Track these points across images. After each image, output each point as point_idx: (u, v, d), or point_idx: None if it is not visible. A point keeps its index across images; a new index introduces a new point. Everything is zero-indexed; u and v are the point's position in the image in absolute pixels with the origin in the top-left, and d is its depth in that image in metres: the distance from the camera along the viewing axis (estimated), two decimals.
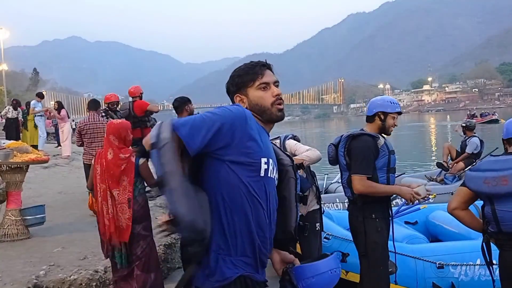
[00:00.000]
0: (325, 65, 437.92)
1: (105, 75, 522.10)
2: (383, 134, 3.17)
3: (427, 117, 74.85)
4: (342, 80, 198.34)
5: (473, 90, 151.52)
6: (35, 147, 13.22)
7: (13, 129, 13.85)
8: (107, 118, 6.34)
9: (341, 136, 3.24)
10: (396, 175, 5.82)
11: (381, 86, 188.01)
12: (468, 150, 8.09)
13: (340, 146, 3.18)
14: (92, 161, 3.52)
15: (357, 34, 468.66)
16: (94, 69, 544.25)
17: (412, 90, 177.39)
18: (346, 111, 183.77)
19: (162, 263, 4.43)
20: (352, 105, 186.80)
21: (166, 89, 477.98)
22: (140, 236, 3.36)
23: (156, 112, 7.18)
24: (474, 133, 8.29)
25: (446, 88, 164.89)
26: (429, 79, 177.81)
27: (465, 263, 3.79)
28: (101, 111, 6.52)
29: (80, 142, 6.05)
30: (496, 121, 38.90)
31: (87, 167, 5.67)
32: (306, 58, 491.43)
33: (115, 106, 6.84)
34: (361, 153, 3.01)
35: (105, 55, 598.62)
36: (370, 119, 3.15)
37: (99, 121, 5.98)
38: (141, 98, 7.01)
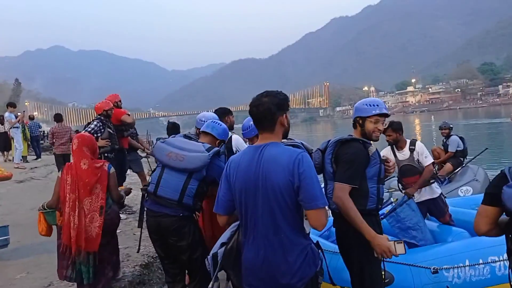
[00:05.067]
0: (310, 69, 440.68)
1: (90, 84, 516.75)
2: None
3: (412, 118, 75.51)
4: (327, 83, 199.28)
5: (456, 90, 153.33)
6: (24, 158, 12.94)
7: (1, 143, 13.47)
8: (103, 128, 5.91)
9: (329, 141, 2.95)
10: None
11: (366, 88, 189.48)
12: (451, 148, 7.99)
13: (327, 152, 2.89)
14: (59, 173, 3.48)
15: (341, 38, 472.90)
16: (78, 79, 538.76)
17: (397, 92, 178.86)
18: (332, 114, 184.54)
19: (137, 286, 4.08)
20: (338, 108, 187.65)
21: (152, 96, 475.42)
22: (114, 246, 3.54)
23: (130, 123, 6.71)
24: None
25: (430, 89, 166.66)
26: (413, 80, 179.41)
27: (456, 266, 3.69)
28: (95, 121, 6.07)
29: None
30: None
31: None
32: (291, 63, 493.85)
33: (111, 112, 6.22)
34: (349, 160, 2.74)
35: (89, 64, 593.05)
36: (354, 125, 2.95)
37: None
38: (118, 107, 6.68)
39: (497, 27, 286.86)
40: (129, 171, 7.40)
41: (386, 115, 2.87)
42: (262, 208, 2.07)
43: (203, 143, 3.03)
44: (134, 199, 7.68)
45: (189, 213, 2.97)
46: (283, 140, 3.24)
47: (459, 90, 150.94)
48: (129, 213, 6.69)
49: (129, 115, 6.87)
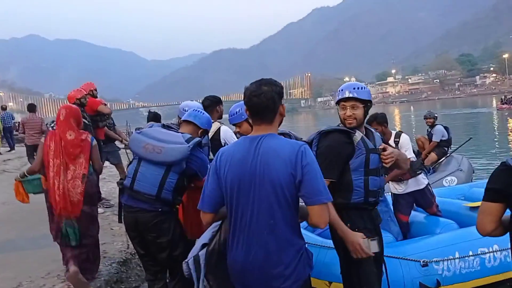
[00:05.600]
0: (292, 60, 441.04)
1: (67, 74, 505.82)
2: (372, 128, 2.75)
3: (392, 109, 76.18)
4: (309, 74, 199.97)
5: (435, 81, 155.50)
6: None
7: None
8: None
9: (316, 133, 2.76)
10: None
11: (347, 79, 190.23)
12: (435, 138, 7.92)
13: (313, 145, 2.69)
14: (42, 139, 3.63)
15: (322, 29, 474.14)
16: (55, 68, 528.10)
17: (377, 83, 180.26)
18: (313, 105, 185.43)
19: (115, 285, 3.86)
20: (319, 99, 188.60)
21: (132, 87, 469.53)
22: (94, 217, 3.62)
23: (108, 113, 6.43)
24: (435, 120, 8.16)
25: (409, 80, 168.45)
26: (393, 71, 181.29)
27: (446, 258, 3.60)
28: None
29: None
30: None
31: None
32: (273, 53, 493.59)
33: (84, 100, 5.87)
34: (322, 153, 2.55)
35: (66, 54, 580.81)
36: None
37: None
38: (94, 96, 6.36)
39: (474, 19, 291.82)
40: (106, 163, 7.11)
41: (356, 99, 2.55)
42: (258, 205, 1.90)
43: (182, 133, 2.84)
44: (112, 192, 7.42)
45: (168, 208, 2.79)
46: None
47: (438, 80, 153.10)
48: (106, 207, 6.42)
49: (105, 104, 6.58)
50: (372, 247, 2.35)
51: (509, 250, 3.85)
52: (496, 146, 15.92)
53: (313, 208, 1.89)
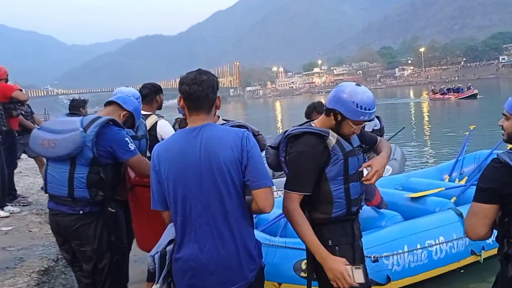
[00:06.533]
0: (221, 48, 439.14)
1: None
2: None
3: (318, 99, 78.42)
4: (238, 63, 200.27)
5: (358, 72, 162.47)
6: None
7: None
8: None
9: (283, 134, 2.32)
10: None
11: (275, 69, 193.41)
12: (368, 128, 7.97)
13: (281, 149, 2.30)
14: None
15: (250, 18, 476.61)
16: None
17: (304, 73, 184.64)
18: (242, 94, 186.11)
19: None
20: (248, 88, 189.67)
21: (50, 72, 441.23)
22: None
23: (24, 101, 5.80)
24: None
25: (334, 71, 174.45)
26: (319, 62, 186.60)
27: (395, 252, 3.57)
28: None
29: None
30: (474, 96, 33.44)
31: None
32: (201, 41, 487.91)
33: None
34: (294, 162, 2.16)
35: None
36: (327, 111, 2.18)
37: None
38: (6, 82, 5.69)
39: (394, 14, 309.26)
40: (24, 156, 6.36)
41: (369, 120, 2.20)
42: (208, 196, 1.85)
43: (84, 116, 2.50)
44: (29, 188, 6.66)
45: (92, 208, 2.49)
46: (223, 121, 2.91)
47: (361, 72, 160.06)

#####

### Brief
In the listing above, locate the line containing "39: (497, 27, 286.86)" and the line containing "49: (129, 115, 6.87)". Transcribe those two lines and everything between them, exactly as written.

### Written response
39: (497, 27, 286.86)
40: (129, 171, 7.40)
41: (386, 115, 2.87)
42: (262, 208, 2.07)
43: (203, 143, 3.03)
44: (134, 199, 7.68)
45: (189, 213, 2.97)
46: (283, 140, 3.24)
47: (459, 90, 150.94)
48: (129, 213, 6.69)
49: (129, 115, 6.87)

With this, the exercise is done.